Le délai réglementaire habituel est de quinze jours à compter de la réception de la demande écrite pour procéder à la convocation, l'assemblée devant ensuite se tenir dans un délai encadré après l'envoi des convocations. Passé ce délai sans réaction du syndic, celui-ci est considéré en situation de carence.
Le syndic peut-il refuser d'inscrire une question à l'ordre du jour ?
Non, dès lors que la demande émane d'un copropriétaire ou d'un groupe atteignant le seuil légal et qu'elle est formulée comme une véritable résolution soumise au vote. Le syndic a l'obligation de l'inscrire à l'ordre du jour ; il ne dispose pas d'un pouvoir d'appréciation sur l'opportunité du sujet.
Que faire si le syndic reste silencieux malgré une mise en demeure ?

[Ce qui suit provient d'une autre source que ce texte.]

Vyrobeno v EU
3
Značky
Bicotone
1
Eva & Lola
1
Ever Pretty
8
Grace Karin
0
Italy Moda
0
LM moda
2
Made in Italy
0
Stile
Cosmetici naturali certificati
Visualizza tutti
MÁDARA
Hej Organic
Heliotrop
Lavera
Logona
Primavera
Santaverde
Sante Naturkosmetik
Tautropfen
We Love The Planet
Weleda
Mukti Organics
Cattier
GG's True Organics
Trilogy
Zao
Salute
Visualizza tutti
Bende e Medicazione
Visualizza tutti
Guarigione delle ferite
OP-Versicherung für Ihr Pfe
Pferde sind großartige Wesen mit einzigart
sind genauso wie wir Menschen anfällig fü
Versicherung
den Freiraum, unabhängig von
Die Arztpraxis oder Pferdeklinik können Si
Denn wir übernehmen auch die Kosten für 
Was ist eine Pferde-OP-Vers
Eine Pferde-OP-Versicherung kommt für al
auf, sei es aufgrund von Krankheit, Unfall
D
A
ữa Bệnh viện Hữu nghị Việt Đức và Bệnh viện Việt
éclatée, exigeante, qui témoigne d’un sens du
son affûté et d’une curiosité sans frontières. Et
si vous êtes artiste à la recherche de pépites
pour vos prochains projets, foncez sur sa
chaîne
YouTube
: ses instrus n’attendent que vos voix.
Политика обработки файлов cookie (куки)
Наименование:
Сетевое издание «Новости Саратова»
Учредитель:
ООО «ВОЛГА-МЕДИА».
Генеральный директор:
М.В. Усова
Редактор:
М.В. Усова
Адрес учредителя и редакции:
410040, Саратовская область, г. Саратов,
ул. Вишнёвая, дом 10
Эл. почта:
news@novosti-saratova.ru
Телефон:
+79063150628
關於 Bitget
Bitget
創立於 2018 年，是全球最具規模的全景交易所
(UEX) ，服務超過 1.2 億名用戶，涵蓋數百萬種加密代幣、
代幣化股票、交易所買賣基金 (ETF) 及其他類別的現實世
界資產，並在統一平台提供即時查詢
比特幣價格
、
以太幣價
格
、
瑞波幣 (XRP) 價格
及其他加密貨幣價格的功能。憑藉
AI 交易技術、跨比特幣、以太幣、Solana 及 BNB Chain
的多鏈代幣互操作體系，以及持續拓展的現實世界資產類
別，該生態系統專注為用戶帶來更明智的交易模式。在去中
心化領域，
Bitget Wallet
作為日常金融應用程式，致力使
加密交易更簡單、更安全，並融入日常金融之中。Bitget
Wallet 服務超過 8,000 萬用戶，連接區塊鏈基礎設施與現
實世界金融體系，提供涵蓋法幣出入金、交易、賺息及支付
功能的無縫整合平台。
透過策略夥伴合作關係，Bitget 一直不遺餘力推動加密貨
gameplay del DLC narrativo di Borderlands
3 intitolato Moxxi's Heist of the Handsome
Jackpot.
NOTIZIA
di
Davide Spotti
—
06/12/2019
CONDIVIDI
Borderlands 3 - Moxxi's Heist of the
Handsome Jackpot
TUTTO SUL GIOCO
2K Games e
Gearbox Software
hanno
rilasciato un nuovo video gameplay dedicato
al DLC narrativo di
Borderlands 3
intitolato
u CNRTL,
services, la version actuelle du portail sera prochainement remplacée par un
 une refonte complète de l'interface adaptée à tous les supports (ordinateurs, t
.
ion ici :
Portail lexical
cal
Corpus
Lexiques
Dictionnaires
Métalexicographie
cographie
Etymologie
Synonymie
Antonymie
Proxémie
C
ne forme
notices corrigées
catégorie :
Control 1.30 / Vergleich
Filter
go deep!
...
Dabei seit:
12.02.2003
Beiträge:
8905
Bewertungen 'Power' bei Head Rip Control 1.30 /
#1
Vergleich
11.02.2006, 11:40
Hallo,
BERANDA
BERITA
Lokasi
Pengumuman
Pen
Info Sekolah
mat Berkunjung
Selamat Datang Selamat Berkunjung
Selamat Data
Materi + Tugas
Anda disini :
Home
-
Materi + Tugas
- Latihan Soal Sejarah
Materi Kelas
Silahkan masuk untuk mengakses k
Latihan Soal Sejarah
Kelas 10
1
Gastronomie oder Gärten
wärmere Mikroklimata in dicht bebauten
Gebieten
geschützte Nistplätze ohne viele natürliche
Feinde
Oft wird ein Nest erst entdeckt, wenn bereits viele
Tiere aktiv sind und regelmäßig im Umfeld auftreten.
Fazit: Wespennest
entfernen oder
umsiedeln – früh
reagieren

Tout copropriétaire, ou le conseil syndical, peut saisir le président du tribunal judiciaire statuant en la forme des référés pour obtenir la désignation d'un mandataire chargé de convoquer l'assemblée générale à la place du syndic défaillant. Cette procédure est plus rapide qu'une action au fond classique.
Une carence du syndic peut-elle justifier sa révocation ?
Oui, une carence répétée dans la convocation des assemblées ou dans le suivi de la copropriété constitue un motif sérieux à faire valoir. La révocation reste toutefois soumise au vote de l'assemblée générale, une fois celle-ci enfin convoquée, éventuellement après mise en concurrence d'autres cabinets de syndic.
Qui paie les frais si une procédure judiciaire est nécessaire ?
Les frais de la procédure de désignation d'un mandataire sont en principe avancés par le ou les copropriétaires demandeurs, mais peuvent, selon la décision du juge, être mis à la charge du syndic défaillant ou répartis comme frais de copropriété si sa carence est clairement établie.